## TEXTAUSZUG:
Die Beschwerdeführerin hat dem Finanzamt für Gebühren und Verkehrsteuern in Wien (Finanzamt) am 23. April 1987 erklärt, das Rechtsgeschäft zur Schaffung von drei Arbeiterwohnstätten abgeschlossen zu haben. In der Abgabenerklärung gemäß § 18 GrEStG 1955 vom 21. November 1986 war daher der Antrag auf Grunderwerbsteuerbefreiung gemäß § 4 Abs. 1 Z. 2 lit. a GrEStG 1955 gestellt worden.

Nach Beantwortung der Anfrage gemäß § 4 Abs. 2 GrEStG 1955 hat das Finanzamt mit Bescheid vom 29. November 1990 der Beschwerdeführerin wegen Überschreitung des zulässigen Nutzflächenausmaßes von 130 m2 Grunderwerbsteuer in der Höhe von S 132.000,-- vorgeschrieben.

## BEREITGESTELLTE ANGABEN:
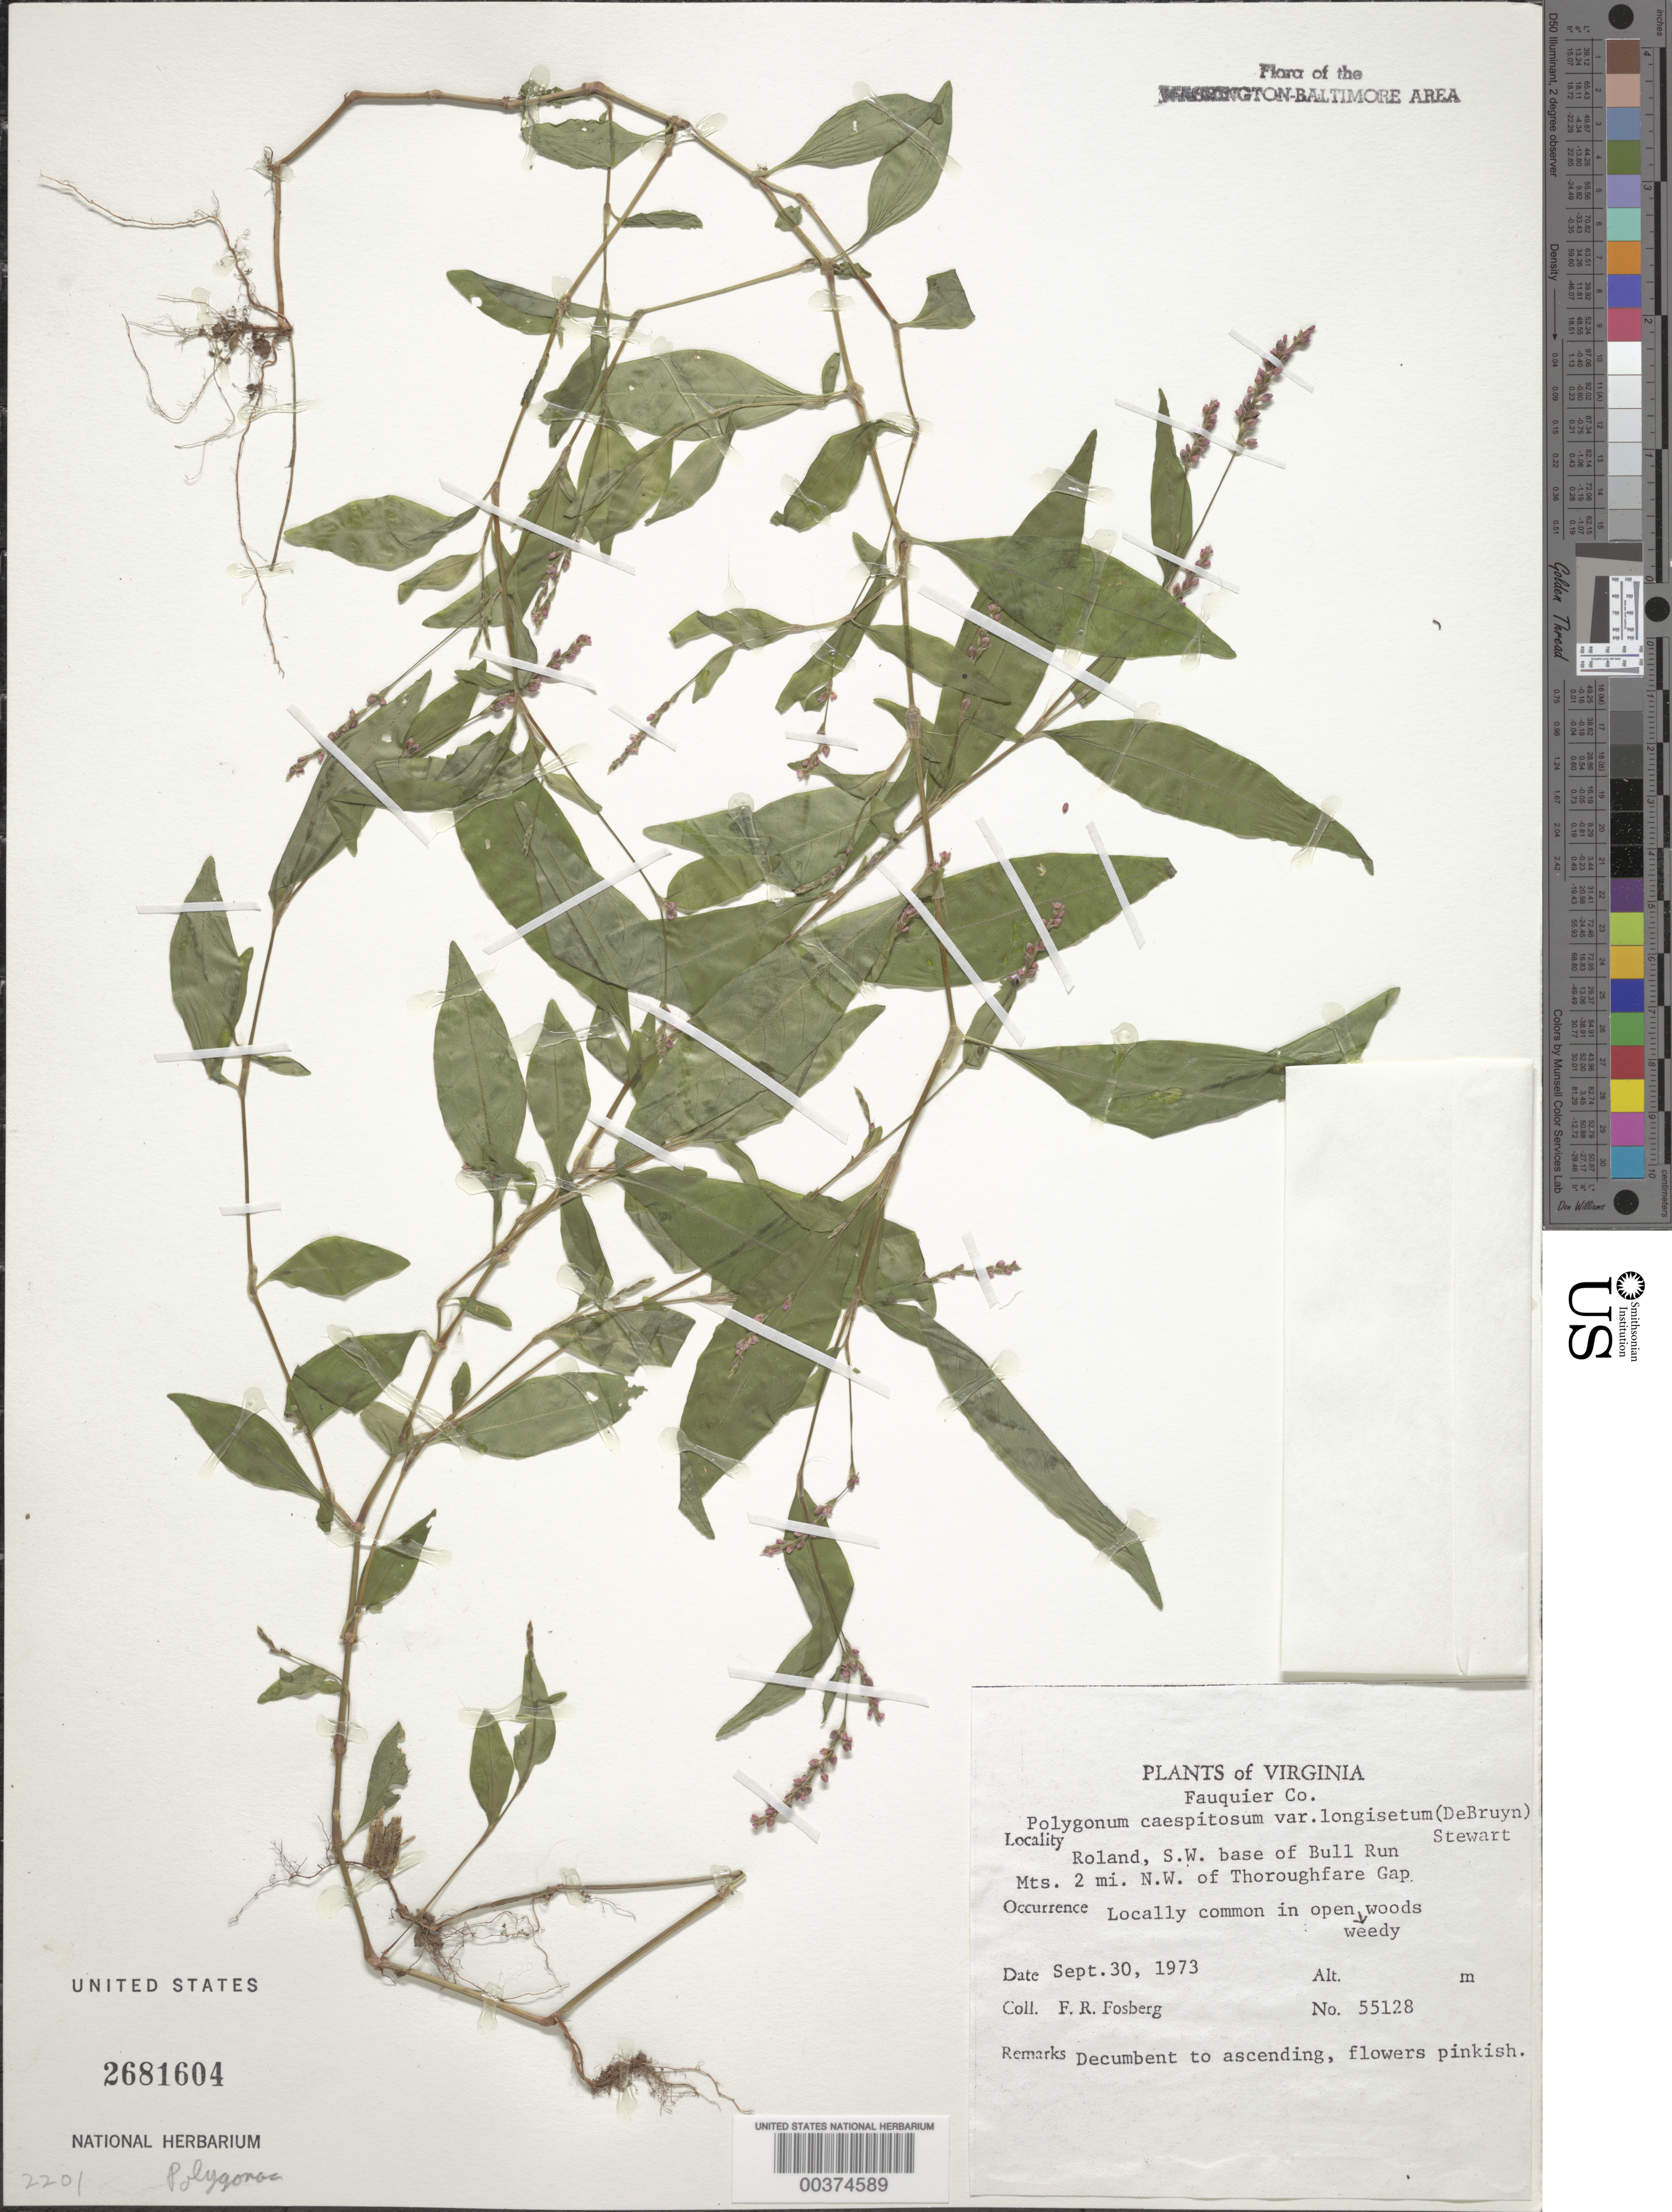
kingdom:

## ZU BEARBEITENDE AUFGABEN:
[1] Beantworte anhand des Textes zur Grunderwerbsteuer jede Frage in einer eigenen Zeile:
(a) An welchem Tag erklärte die Beschwerdeführerin dem Finanzamt, das Rechtsgeschäft zur Schaffung von drei Arbeiterwohnstätten abgeschlossen zu haben?
(b) Von welchem Datum ist die Abgabenerklärung gemäß § 18 GrEStG 1955?
(c) In welcher Höhe wurde Grunderwerbsteuer vorgeschrieben?
[2] Nenne alle Kalenderdaten, die im Text zur Grunderwerbsteuer vorkommen.
[3] Setze den Text zur Grunderwerbsteuer im Anschluss an seinen letzten Satz fort.

## LÖSUNGEN:
[1]
(a) Am 23. April 1987.
(b) Vom 21. November 1986.
(c) In Höhe von S 132.000,--.

[2]
- 23. April 1987
- 21. November 1986
- 29. November 1990

[3]
In der gegen diesen Bescheid erhobenen Berufung machte die Beschwerdeführerin geltend, daß sich die Ansicht des Finanzamtes auf den ursprünglich bewilligten Bauplan stütze, obwohl sie in der Anfragebeantwortung das Ausmaß ihrer Wohnung mit 107 m2 und der weiteren Wohnung ihrer Mutter mit 54,7 m2 angegeben habe. Aus dem nachträglich erstellten Auswechslungsplan vom 6. März 1987 sei ersichtlich, daß die Wohnung der Beschwerdeführerin ein Ausmaß von 127,38 m2 und die Wohnung ihrer Mutter zunächst 125 m2 gehabt habe. Die Wohnung der Mutter sei durch "Errichtung einer Tür" in zwei Wohnungen im Ausmaß von 49,98 m2 und 72,15 m2 geteilt worden. Die Vorräume würden keinen Wohnungsbestandteil, sondern nur den Zugang zu den Wohnungseinheiten bilden.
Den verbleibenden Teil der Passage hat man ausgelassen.